Digital: The Future of Payments

The old adage used to be that “cash is king” but in recent years there have been many steps taken to depose it from its preciously unassailable position. As we’ll see, technology has been at the heart of this switch towards digital, cashless transactions and there have been other factors too. For example, the growth of different cryptocurrencies. Bitcoin is no longer just an appealing investment choice on the cryptocurrency markets, increasingly, it’s being accepted as a payment system in its own right. People are also investing in bitcoins with online trading sites like crypto engine.

This has all been playing out with the decline of cash as a backdrop and there are a number of reasons for this. The first is that having large sums of money in circulation has always been something of a risk: cash can be lost, stolen and even destroyed by accident. It’s also more complex for banks to handle and manage than digital payments.

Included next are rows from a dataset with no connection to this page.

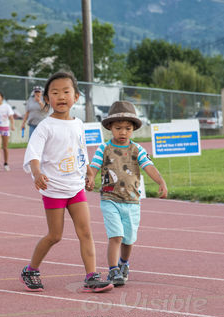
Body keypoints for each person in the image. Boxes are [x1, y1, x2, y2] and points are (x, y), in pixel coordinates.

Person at [20, 71, 113, 293]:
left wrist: (89, 172)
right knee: (55, 235)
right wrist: (37, 172)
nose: (61, 96)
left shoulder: (79, 124)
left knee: (86, 232)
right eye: (54, 92)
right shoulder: (45, 126)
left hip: (75, 188)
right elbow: (33, 154)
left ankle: (91, 276)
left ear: (76, 96)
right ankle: (31, 269)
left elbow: (81, 151)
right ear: (46, 98)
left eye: (66, 91)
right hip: (53, 189)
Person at [86, 101, 168, 286]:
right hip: (110, 199)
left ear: (133, 130)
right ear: (109, 128)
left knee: (129, 239)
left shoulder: (137, 149)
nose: (123, 132)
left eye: (127, 128)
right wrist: (90, 178)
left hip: (132, 201)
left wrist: (161, 181)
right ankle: (113, 269)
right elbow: (94, 168)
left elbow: (149, 167)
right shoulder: (104, 149)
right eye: (118, 128)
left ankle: (124, 264)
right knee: (116, 235)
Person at [0, 91, 15, 171]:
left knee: (5, 147)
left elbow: (11, 116)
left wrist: (12, 125)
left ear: (2, 98)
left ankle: (6, 163)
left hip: (5, 128)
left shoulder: (7, 106)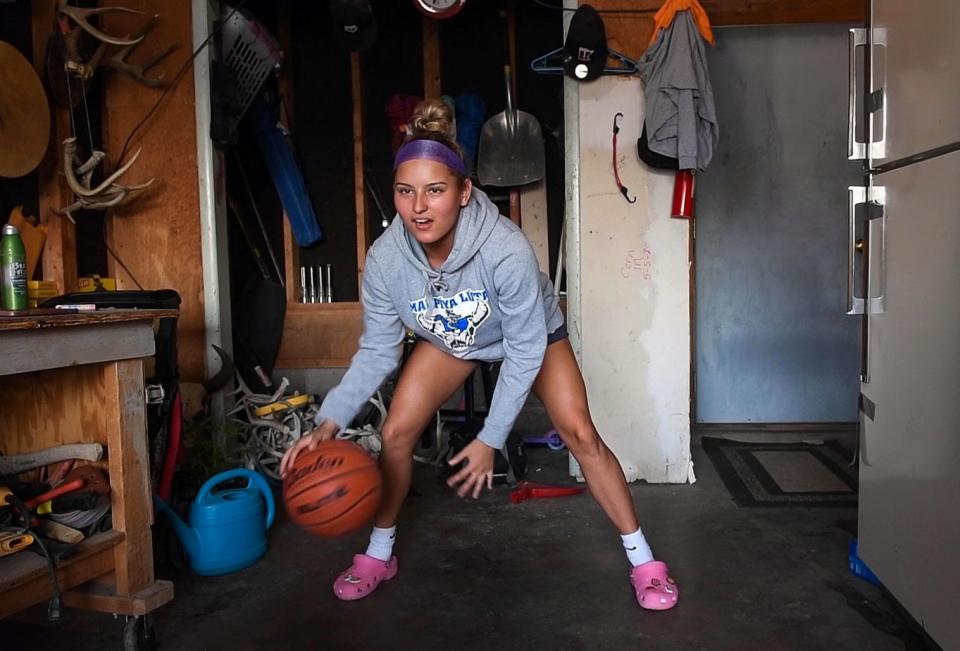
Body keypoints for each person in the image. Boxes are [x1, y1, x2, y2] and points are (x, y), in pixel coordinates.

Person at [279, 99, 679, 610]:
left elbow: (525, 349)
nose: (419, 207)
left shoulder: (505, 249)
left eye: (435, 191)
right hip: (453, 339)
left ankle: (644, 560)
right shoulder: (384, 262)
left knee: (581, 432)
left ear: (464, 192)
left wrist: (492, 437)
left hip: (529, 336)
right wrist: (328, 422)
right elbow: (379, 349)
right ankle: (380, 553)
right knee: (395, 433)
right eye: (406, 192)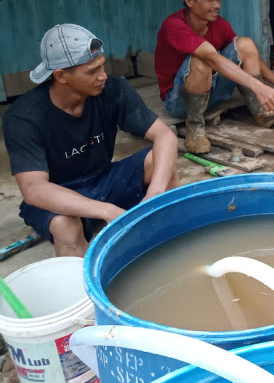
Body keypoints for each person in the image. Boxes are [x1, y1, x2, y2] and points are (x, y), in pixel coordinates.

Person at [2, 24, 180, 257]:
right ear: (61, 76)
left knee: (162, 166)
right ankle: (86, 286)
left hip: (104, 179)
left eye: (102, 66)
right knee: (65, 226)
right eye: (92, 71)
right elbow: (35, 190)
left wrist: (155, 193)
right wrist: (107, 211)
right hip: (59, 193)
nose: (103, 76)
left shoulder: (114, 89)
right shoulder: (23, 117)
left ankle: (173, 246)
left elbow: (165, 136)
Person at [154, 0, 274, 154]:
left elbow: (248, 56)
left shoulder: (219, 25)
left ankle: (263, 113)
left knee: (245, 44)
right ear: (189, 1)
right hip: (179, 102)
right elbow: (211, 58)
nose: (217, 5)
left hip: (211, 94)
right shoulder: (174, 26)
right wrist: (258, 86)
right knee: (202, 59)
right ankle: (195, 128)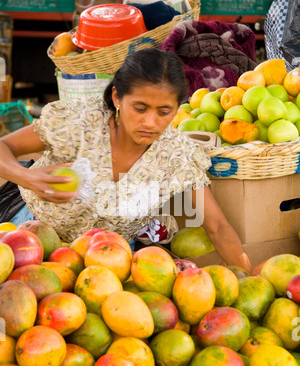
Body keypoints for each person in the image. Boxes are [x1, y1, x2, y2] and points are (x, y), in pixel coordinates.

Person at [0, 48, 252, 272]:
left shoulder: (178, 155)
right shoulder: (79, 123)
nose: (150, 122)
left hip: (109, 260)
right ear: (117, 98)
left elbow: (217, 227)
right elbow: (5, 146)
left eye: (164, 112)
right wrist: (29, 177)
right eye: (140, 108)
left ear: (176, 109)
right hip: (30, 238)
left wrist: (250, 280)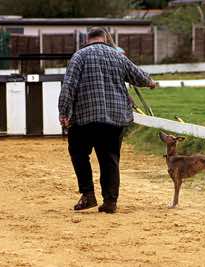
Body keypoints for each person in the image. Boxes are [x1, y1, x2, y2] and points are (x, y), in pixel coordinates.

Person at [58, 27, 156, 213]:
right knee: (109, 158)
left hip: (85, 117)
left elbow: (68, 87)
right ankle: (110, 202)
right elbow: (139, 77)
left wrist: (64, 113)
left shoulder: (79, 56)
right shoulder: (118, 56)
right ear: (105, 38)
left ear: (88, 39)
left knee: (78, 153)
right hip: (115, 117)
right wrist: (151, 83)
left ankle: (88, 194)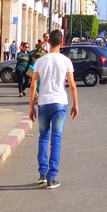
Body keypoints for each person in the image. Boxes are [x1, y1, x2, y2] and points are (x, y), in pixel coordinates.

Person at [29, 29, 79, 189]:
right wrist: (75, 104)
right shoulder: (66, 61)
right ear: (62, 42)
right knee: (56, 139)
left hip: (43, 102)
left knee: (43, 137)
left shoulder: (41, 61)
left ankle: (42, 174)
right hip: (59, 103)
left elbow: (33, 84)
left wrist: (31, 106)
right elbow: (72, 85)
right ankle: (52, 177)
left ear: (48, 41)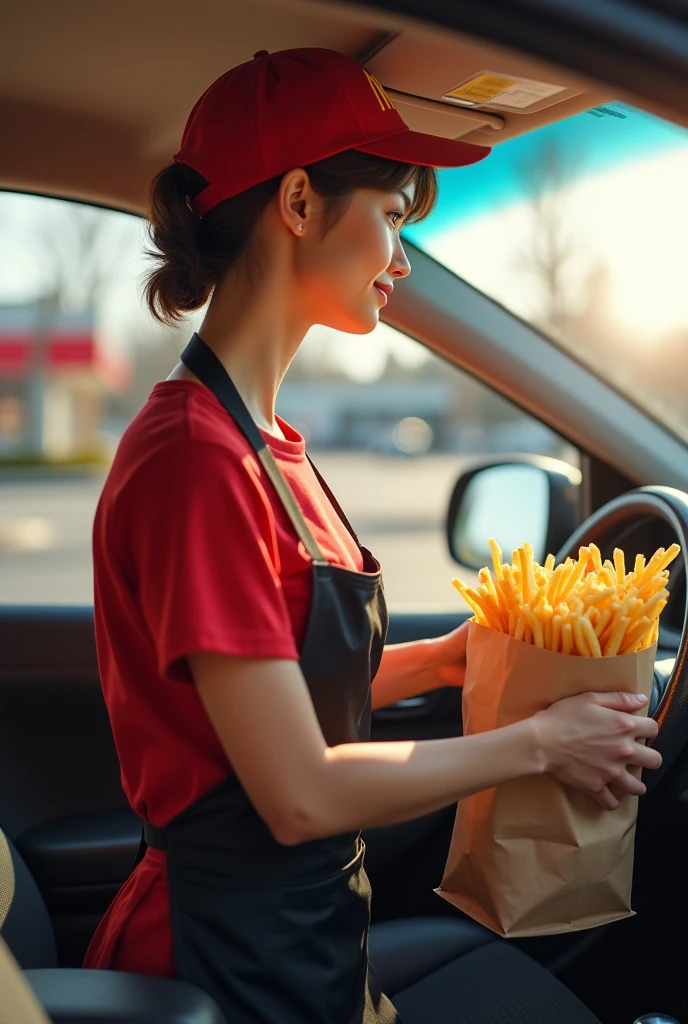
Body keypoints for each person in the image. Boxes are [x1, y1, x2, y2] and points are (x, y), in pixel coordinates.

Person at [82, 47, 661, 1023]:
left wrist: (437, 661)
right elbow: (299, 790)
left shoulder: (260, 443)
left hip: (297, 928)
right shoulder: (198, 462)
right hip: (225, 962)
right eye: (391, 216)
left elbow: (274, 696)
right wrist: (538, 742)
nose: (400, 256)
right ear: (300, 203)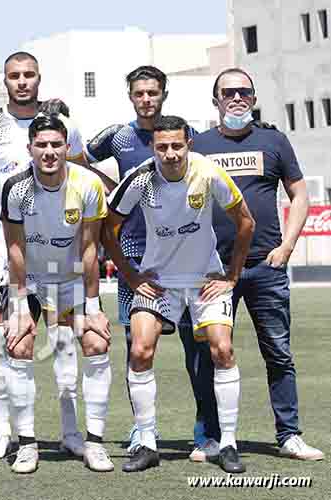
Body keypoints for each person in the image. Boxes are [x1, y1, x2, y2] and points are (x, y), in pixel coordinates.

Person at [103, 115, 255, 473]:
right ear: (153, 148)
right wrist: (131, 274)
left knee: (223, 349)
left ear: (188, 143)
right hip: (159, 281)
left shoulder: (207, 172)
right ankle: (147, 442)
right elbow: (108, 227)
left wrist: (232, 274)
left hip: (204, 280)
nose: (170, 154)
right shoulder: (140, 178)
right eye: (162, 147)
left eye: (176, 145)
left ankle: (228, 444)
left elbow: (245, 220)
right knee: (139, 350)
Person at [85, 65, 218, 460]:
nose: (146, 99)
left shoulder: (183, 135)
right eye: (139, 93)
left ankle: (205, 431)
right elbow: (77, 160)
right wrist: (111, 191)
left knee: (200, 348)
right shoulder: (118, 136)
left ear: (163, 94)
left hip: (185, 258)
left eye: (153, 92)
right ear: (131, 96)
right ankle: (144, 431)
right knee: (137, 346)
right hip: (136, 258)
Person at [192, 68, 324, 461]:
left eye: (244, 91)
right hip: (213, 272)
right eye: (227, 92)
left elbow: (298, 195)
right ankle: (211, 438)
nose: (236, 98)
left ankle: (289, 435)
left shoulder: (274, 141)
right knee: (210, 354)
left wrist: (287, 247)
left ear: (253, 97)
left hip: (266, 267)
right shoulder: (197, 146)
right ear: (215, 100)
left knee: (278, 353)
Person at [0, 51, 88, 460]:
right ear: (5, 80)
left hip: (60, 254)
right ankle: (4, 430)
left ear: (39, 77)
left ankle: (71, 430)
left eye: (28, 75)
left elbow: (82, 174)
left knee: (65, 340)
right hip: (7, 251)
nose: (22, 81)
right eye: (14, 75)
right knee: (4, 341)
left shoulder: (64, 126)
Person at [1, 114, 114, 473]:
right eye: (41, 145)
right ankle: (27, 444)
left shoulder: (88, 183)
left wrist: (93, 306)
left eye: (56, 145)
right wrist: (19, 306)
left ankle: (92, 442)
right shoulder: (15, 187)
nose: (49, 152)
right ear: (30, 148)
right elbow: (15, 250)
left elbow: (90, 249)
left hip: (72, 279)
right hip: (32, 278)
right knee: (19, 346)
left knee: (96, 343)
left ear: (68, 147)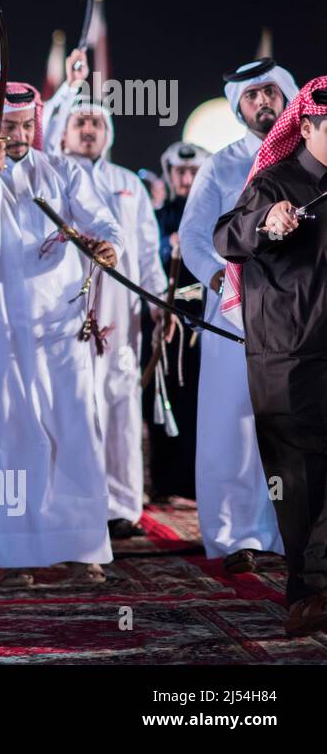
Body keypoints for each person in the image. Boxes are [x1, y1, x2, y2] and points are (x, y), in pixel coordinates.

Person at [0, 82, 121, 586]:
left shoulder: (63, 171)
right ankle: (10, 550)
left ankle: (80, 544)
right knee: (5, 433)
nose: (18, 136)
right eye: (7, 126)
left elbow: (104, 222)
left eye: (25, 126)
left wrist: (106, 246)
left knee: (72, 429)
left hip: (59, 326)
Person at [214, 77, 327, 635]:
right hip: (288, 357)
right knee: (299, 479)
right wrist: (266, 222)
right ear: (305, 128)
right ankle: (307, 593)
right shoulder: (273, 181)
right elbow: (224, 237)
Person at [45, 48, 167, 539]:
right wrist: (70, 89)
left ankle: (121, 504)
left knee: (118, 400)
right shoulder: (50, 176)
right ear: (64, 131)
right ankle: (69, 502)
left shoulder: (125, 184)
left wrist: (159, 302)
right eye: (79, 122)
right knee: (69, 401)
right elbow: (40, 123)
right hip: (63, 303)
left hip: (119, 305)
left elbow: (148, 248)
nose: (88, 129)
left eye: (96, 121)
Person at [179, 58, 291, 573]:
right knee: (232, 425)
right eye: (252, 96)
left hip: (299, 313)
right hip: (233, 316)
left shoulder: (310, 160)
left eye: (269, 92)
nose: (262, 102)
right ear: (238, 106)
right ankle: (234, 537)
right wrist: (221, 279)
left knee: (291, 425)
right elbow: (195, 239)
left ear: (287, 95)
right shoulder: (220, 165)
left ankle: (294, 534)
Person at [144, 141, 210, 502]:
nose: (186, 179)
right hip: (164, 319)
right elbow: (146, 256)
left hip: (205, 322)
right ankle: (166, 482)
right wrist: (169, 248)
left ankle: (197, 482)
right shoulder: (158, 214)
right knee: (163, 398)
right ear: (169, 174)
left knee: (200, 402)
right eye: (180, 172)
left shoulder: (216, 211)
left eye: (193, 172)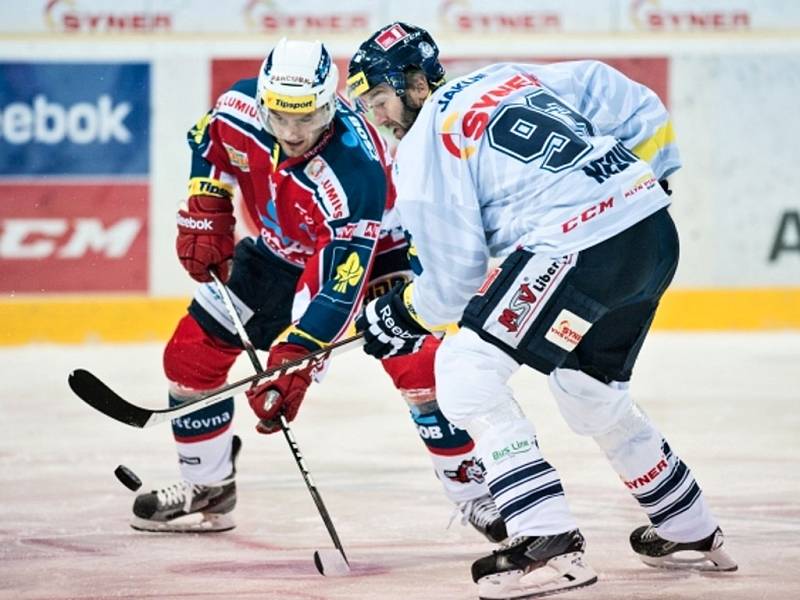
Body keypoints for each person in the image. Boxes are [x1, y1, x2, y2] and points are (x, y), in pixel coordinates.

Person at [349, 22, 737, 599]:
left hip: (579, 246)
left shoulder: (425, 141)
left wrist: (400, 313)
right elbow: (627, 98)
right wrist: (639, 187)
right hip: (652, 233)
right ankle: (689, 526)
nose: (378, 116)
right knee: (590, 391)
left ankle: (547, 544)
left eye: (379, 99)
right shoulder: (505, 76)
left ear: (411, 82)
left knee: (466, 372)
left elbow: (453, 286)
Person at [130, 38, 506, 543]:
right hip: (279, 251)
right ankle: (209, 485)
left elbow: (338, 288)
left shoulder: (355, 173)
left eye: (307, 118)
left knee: (419, 370)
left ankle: (477, 495)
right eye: (280, 117)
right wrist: (207, 203)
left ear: (330, 105)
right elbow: (206, 139)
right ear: (263, 102)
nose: (292, 132)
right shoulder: (238, 109)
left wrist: (297, 359)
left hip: (380, 251)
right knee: (188, 357)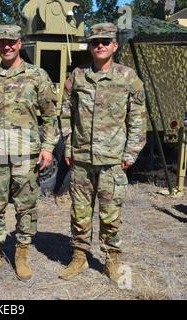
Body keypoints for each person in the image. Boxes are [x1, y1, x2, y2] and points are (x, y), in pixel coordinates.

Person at [0, 25, 58, 281]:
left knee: (25, 207)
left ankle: (21, 255)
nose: (6, 46)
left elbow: (51, 116)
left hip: (25, 154)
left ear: (20, 43)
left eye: (11, 42)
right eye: (1, 42)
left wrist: (48, 148)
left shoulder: (37, 76)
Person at [59, 23, 147, 282]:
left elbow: (138, 119)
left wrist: (130, 153)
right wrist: (68, 144)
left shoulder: (127, 77)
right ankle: (79, 257)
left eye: (105, 41)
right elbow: (65, 113)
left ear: (114, 45)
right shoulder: (77, 76)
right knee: (79, 211)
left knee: (111, 213)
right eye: (95, 41)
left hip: (112, 161)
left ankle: (111, 259)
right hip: (82, 159)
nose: (100, 45)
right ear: (89, 45)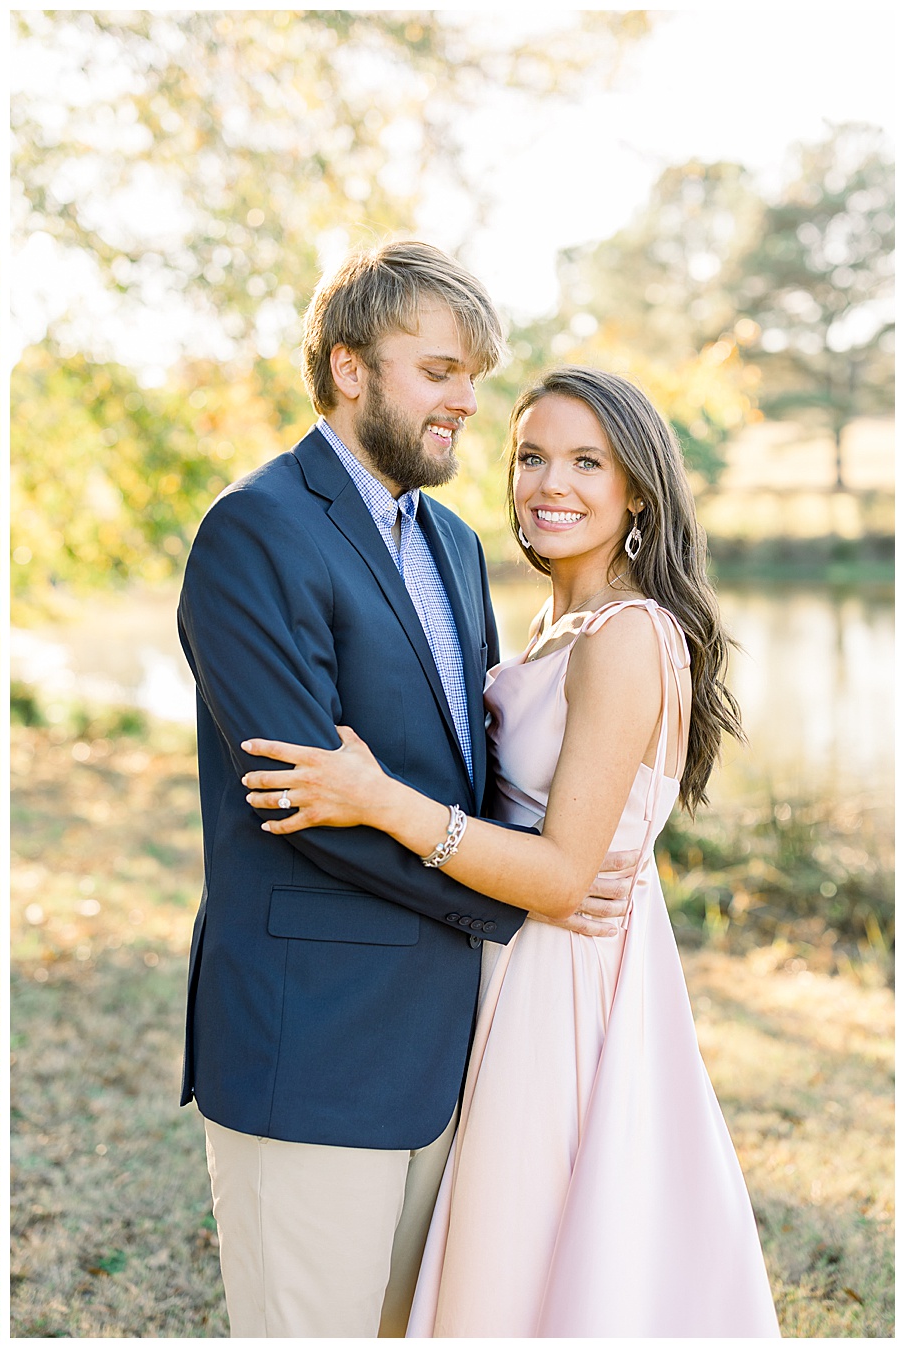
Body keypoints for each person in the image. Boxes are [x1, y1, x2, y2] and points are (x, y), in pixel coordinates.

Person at [242, 366, 778, 1335]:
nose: (549, 484)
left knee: (533, 1263)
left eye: (586, 461)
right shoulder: (546, 625)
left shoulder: (626, 636)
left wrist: (379, 800)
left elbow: (567, 875)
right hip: (501, 965)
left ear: (637, 491)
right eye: (531, 456)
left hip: (567, 982)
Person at [175, 242, 633, 1336]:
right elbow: (304, 797)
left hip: (454, 1042)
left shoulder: (455, 544)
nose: (465, 402)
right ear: (348, 368)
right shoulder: (256, 529)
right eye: (438, 371)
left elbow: (460, 776)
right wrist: (522, 896)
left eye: (472, 376)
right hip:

So, it’s no wonder that it’s the banks themselves that have led the way to urging us towards a more cashless society. They have done this both by encouraging online banking as well, more controversially, of carrying out mass branch closures. The figures are stark. In the last five years a third of all bank branches have closed down, particularly affecting rural areas. Along with this, 400 ATMs are disappearing each year as we head towards a cashless society.

A number of methods of digital payment have stepped in to replace the old cash systems and the use of the debit card is probably the one that most people are familiar with. With the advent of contactless payments this has undoubtedly become the quickest and most convenient way to pay. Cards have also been largely responsible for the proportion of payments made in cash to drop down to just 28% in 2018 compared with 60% a decade earlier.

E-wallets such as Skrill and Neteller have also become increasingly popular methods of payment. These are connected to an individual’s debit, credit or pre-paid account and provide a quick and convenient way to transfer funds.

We’ve already touched on cryptocurrencies and, for their evangelists, these are the digital payment method for the future. Designed for fast, 100% secure transactions, they are already being accepted as payment methods by businesses as diverse as Microsoft and Starbucks. So, while their future can’t precisely be predicted at the moment, they are very possibly going to grow in importance in coming years.

Another factor that is continuing to drive the growth of digital transactions is the convergence of technology. Through apps like Apple Pay and Google Pay even the days of the traditional debit or credit cards may be numbered as we use our smartphones instead.

But, for all this talk of a bright new digital future, there are some major issues to be ironed out. The first of these is one of security. We have already seen, all too often, how the digital world has attracted fraudsters of all kinds. So security is of pressing importance and this is why more and more steps of identity verification, for example through biometric data, will surely be required.

There’s also the question of inclusion. For people who have no access to the internet or the necessary technology for digital payments, they risk being left behind.

However, progress will continue to march ahead and, no doubt, solutions will be found and implemented to ensure the continuing success of the digital revolution.